* Exercise requirements:
1 > Write out the molecular techniques text word for word, everything from "Introduction to Molecular" down to "a harmful bloom.".
2 > Answer these questions from the molecular techniques text:
(a) Who developed the lesson that introduces students to chromatography?
(b) What supplies do students use to simulate harmful algal blooms in the bioaccumulation experiment?
(c) Which organization provides the lesson plan on food webs and trophic cascades?

Introduction to Molecular Techniques
Sam Fortin at VIMS created a lesson plan for students in grades 9-12 focused on introducing students to how researchers use DNA to identify what algal species are present in a given water sample, as well as an understanding that algal community composition changes seasonally. Students use simplified DNA "codes" on printouts to identify species, as well as investigate water conditions that lead to a harmful bloom.
In a lesson developed by Kristen Sharpe at VIMS for grades 9-12, students are introduced to chromatography by extracting pigments from plant-based foods, running paper chromatography tests, performing a species identification of an unknown species, and developing an understanding of how pigments absorb or reflect different wavelengths of light.
In this experiment for grades 9-12 by Sarah Pease at VIMS, students explore the concept of bioaccumulation and biomagnification with regards to harmful algal blooms. Students can simulate the presence of HABs in a water body and how toxins concentrate in shellfish tissue using common and cost-conscious kitchen supplies. Students then analyze their data and make monitoring and management decisions.
The Northeast Algal Society provides this lesson plan for advanced high school and undergraduate level students to learn about food webs and trophic cascades. Students grow an algal culture as well as a herbivore and a predator species of plankton, and create their own week-long experiment to test a hypothesis of either top-down or bottom-up population control. Educators can also include an introduction to statistical analysis once data has been collected.

* Given information:
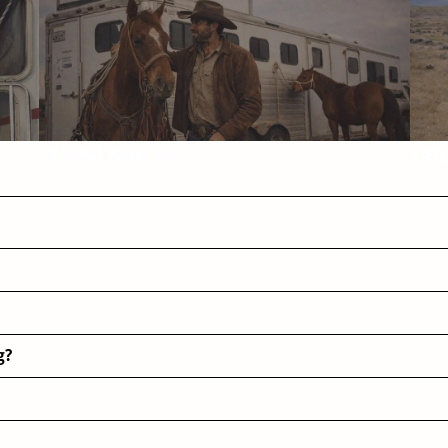
Helpful Articles
FAQ
g?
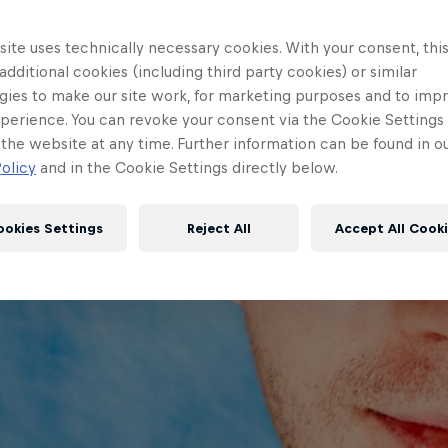
ite uses technically necessary cookies. With your consent, thi
 additional cookies (including third party cookies) or similar
gies to make our site work, for marketing purposes and to imp
perience. You can revoke your consent via the Cookie Settings 
 the website at any time. Further information can be found in o
olicy
and in the Cookie Settings directly below.
ookies Settings
Reject All
Accept All Cook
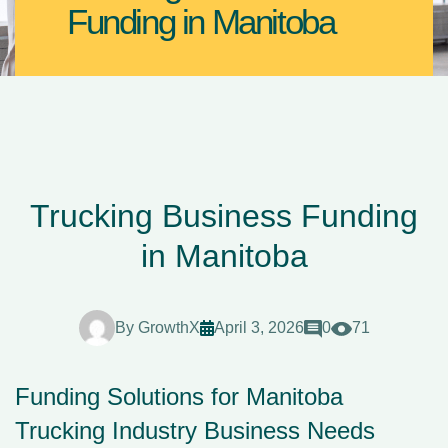
Funding in Manitoba
Trucking Business Funding
in Manitoba
By
GrowthX
April 3, 2026
0
71
Funding Solutions for Manitoba
Trucking Industry Business Needs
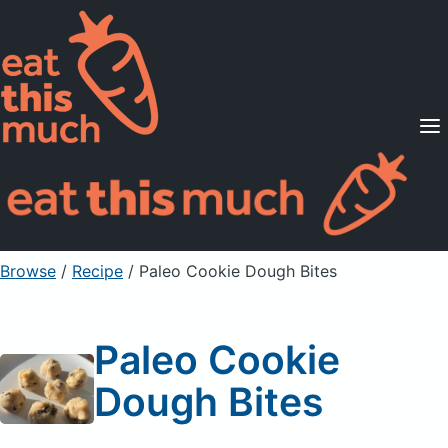
Supported Diets
Pricing
For Professionals
Sign Up
Already a member? Sign in
Browse
/
Recipe
/
Paleo Cookie Dough Bites
Paleo Cookie
Dough Bites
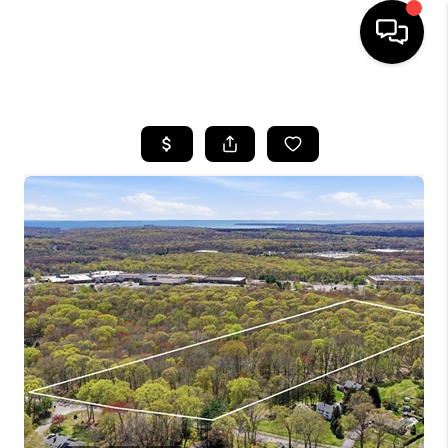
HOME
SEARCH LISTINGS
BUYING
SELLING
FINANCING
HOME VALUE
WHO WE ARE
REVIEWS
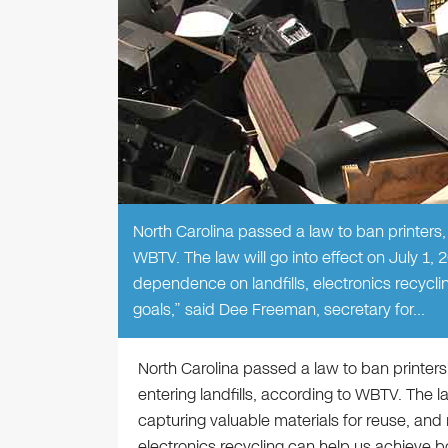
North Carolina passed a law to ban printers,
WBTV. The law will go into effect on July 1, 
dependence on landfills, electronics recyc
goals,” said Dee Freeman, secretary for…
North Carolina passed a law to ban printers
entering landfills, according to WBTV. The la
capturing valuable materials for reuse, and
electronics recycling can help us achieve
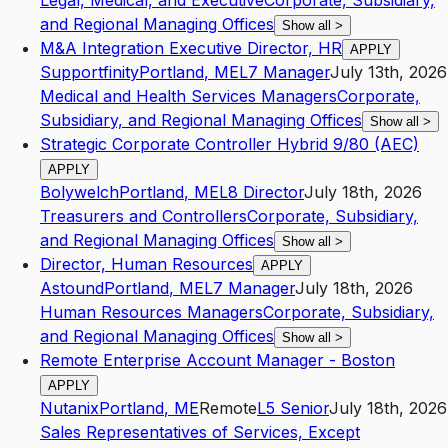
Legal, Medical, and Executive
Corporate, Subsidiary,
and Regional Managing Offices
Show all
>
M&A Integration Executive Director, HR
APPLY
Supportfinity
Portland
,
ME
L7
Manager
July 13th, 2026
Medical and Health Services Managers
Corporate,
Subsidiary, and Regional Managing Offices
Show all
>
Strategic Corporate Controller Hybrid 9/80 (AEC)
APPLY
Bolywelch
Portland
,
ME
L8
Director
July 18th, 2026
Treasurers and Controllers
Corporate, Subsidiary,
and Regional Managing Offices
Show all
>
Director, Human Resources
APPLY
Astound
Portland
,
ME
L7
Manager
July 18th, 2026
Human Resources Managers
Corporate, Subsidiary,
and Regional Managing Offices
Show all
>
Remote Enterprise Account Manager - Boston
APPLY
Nutanix
Portland
,
ME
Remote
L5
Senior
July 18th, 2026
Sales Representatives of Services, Except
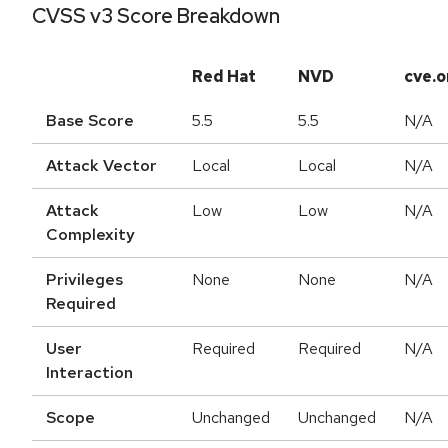
CVSS v3 Score Breakdown
Red Hat
NVD
cve.o
Base Score
5.5
5.5
N/A
Attack Vector
Local
Local
N/A
Attack
Low
Low
N/A
Complexity
Privileges
None
None
N/A
Required
User
Required
Required
N/A
Interaction
Scope
Unchanged
Unchanged
N/A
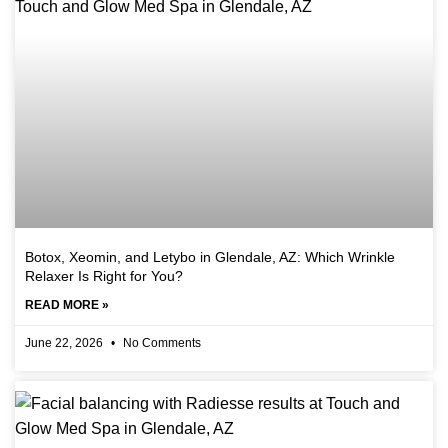
Botox, Xeomin, and Letybo in Glendale, AZ: Which Wrinkle
Relaxer Is Right for You?
READ MORE »
June 22, 2026
No Comments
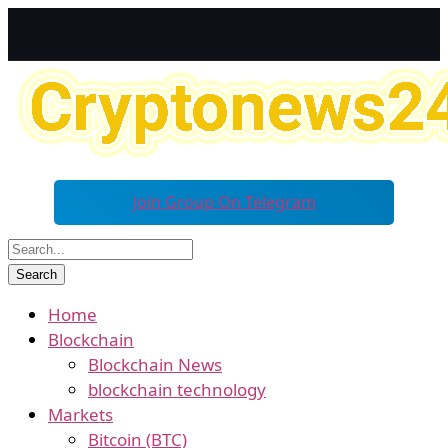
Join Group On Telegram
Home
Blockchain
Blockchain News
blockchain technology
Markets
Bitcoin (BTC)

* Answer section:
1 >
Introduction to Molecular Techniques
Sam Fortin at VIMS created a lesson plan for students in grades 9-12 focused on introducing students to how researchers use DNA to identify what algal species are present in a given water sample, as well as an understanding that algal community composition changes seasonally. Students use simplified DNA "codes" on printouts to identify species, as well as investigate water conditions that lead to a harmful bloom.

2 >
(a) Kristen Sharpe at VIMS
(b) Common and cost-conscious kitchen supplies
(c) The Northeast Algal Society